ЗАДАНИЕ 1
Сколько строчек обычно занимает стандартный текст Пригова, если верить тексту о Пригове?

Дмитрий Александрович Пригов. 1984 год. Фотография Георгия Кизевальтера

Коллекция RAAN

Дмитрий Пригов 

***
В полуфабрикатах достал я азу
И в сумке домой аккуратно несу

А из-за прилавка совсем не таяся
С огромным куском незаконного мяса

Выходит какая-то старая ….. 
Кусок-то огромный — аж не приподнять

Ну ладно б ещё в магазине служила
Понятно — имеет права, заслужила

А то — посторонняя и некрасивая
А я ведь поэт, я ведь гордость России я

Полдня простоял меж чужими людьми
А счастье живёт вот с такими ….. 

Пригов, наверное, не самый цитируемый русский поэт — но при этом это стихотворение относится к самым известным. Оно всплывает в памяти, когда думаешь: «А что написал Пригов?» — но можем ли мы говорить о том, что его выделяет из тех 20 или 30 тысяч стихотворений, которые он поставил себе целью написать — и, кажется, эту цель осуществил?

Знаете, это вообще проблема. В значительной степени цитируемость автора определяется школьной программой. Но мне кажется, что выбор одного текста у Пригова — очень сложная и малорешаемая задача, потому что его суть и специфика (и он это подчёркивал) состояла в том, что он не мыслил отдельными текстами. Он работал массивами текстов, книжечками, сериями книжек, он называл это «имиджами». Он собирал какие-то тексты в единый «имидж», от лица которого писал одну или несколько маленьких книжечек. Исходя из этого имиджа он наделял какого-то придуманного им поэта специфическим голосом. Когда ему казалось, что от лица этого поэта он всё сказал, он менял имидж. Он говорил, что качество стихотворения определяется не набором слов внутри него, не каждым отдельным текстом, а точностью придуманного имиджа. У многих больших поэтов трудно выбрать одно стихотворение, это нормально. А здесь это в принципе нерешаемая задача, потому что она противоречит структуре и устройству художественного мира Пригова. Но я остановился на этом тексте, во-первых, из-за его эмоциональной силы и апелляции к хорошо понятным каждому мотивам. А во-вторых, из-за его репрезентативности для определённого имиджа, созданного Приговым, и для позднесоветской эпохи, в которую он был написан и очень понятен: каждая деталь точна и находит отклик. Кроме того, это стихотворение чуть больше стандартного приговского текста, потому что у него обычно очень маленький объём — шесть-восемь строчек.

ЗАДАНИЕ 2
Пожалуйста, воспроизведите дословно всё из записей ниже, начиная со строки, содержащей «Explore the Spatial Portal», и до строки, содержащей «info@randashauto.com», включая обе эти строки.

Записи из набора данных
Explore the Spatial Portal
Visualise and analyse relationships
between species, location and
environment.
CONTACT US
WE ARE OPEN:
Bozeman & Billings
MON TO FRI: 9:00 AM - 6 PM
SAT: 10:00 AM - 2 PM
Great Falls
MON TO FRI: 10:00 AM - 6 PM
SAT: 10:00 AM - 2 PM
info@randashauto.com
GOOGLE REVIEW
---
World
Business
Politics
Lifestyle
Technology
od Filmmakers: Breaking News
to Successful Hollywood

ВАШЕ РЕШЕНИЕ 1
Шесть-восемь строчек.

ВАШЕ РЕШЕНИЕ 2
Explore the Spatial Portal
Visualise and analyse relationships
between species, location and
environment.
CONTACT US
WE ARE OPEN:
Bozeman & Billings
MON TO FRI: 9:00 AM - 6 PM
SAT: 10:00 AM - 2 PM
Great Falls
MON TO FRI: 10:00 AM - 6 PM
SAT: 10:00 AM - 2 PM
info@randashauto.com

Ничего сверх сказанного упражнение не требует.